The acquisition of the independent onshore wind owner/operator nets Brookfield a portfolio of 11 onshore wind farms across the north of the UK, as well as an almost operational farm in South Lanarkshire

The acquisition of Banks Renewables is the first deal in the Brookfield Global Transition Fund II, which launched in May 2023 and is targeting around $20 billion.

The deal will significantly increase Brookfield’s UK’s onshore wind industry footprint and was announced only a month after the UK government decided to lift what was effectively a ban on new onshore wind developments.

The Banks Renewables platform currently owns and operates 282MW of renewable energy capacity and has planning permission for another 307MW, including two solar farms and a battery storage facility.

Toronto-headquartered Brookfield’s other UK energy investments include a battery developer, a gas network and two Welsh pumped storage plants.

Partners Group to inject up to €1bn in Exus

Continuing with renewables, Partners Group has signed up to provide up to €1 billion of growth capital to Exus, an international infrastructure asset management and development company, alongside founders and management, affiliate title PE Hub Europe reported.

Exus provides third-party asset management and project development services for owners of utility-scale solar, wind and battery storage projects in Europe and North America.
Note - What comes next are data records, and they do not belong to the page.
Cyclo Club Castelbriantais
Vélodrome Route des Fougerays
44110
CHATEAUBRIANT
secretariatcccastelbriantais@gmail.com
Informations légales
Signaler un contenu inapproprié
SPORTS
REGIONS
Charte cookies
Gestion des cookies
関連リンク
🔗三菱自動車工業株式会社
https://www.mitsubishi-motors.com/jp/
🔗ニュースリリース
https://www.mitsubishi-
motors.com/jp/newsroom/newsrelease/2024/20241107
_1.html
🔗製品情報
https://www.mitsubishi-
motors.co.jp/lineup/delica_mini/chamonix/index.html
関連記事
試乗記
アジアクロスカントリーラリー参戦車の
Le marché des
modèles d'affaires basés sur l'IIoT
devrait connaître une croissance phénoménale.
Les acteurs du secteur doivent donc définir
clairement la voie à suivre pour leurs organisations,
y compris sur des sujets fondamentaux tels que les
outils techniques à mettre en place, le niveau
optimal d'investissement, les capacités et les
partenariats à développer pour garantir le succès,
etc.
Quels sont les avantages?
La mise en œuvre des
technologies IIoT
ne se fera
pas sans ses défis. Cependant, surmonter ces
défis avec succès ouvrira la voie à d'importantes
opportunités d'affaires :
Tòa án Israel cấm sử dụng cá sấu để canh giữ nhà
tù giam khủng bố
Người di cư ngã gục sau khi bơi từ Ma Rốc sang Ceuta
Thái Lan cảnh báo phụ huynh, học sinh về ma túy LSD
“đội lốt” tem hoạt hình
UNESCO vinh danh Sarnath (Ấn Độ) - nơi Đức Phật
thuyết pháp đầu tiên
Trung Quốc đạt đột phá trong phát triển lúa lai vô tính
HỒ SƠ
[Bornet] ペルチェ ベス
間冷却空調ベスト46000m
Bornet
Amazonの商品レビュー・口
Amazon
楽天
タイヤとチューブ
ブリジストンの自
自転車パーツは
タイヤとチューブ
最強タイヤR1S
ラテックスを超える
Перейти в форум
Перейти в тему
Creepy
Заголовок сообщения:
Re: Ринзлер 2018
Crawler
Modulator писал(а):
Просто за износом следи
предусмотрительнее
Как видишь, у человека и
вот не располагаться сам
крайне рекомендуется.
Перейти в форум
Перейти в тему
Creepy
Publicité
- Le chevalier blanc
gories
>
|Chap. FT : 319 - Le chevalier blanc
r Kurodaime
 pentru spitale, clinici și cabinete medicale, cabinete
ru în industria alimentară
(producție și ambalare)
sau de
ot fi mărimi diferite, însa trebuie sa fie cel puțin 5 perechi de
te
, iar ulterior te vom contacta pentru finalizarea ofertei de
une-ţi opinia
It manages more than 11GW of renewable energy assets and has developed 2.4GW of assets in both geographies.

Exus is “uniquely positioned to pursue a capital-efficient model for building assets using its existing business and network”, said Todd Bright, partner, co-head private infrastructure Americas, Partners Group. “We aim to scale the company’s origination capacity for new projects to over 1GW per annum and look forward to working with the management team.”

Partners Group will work with management to grow the business in a variety of ways, including portfolio investment opportunities, hires and growing the project pipeline through acquisitions, according to a release.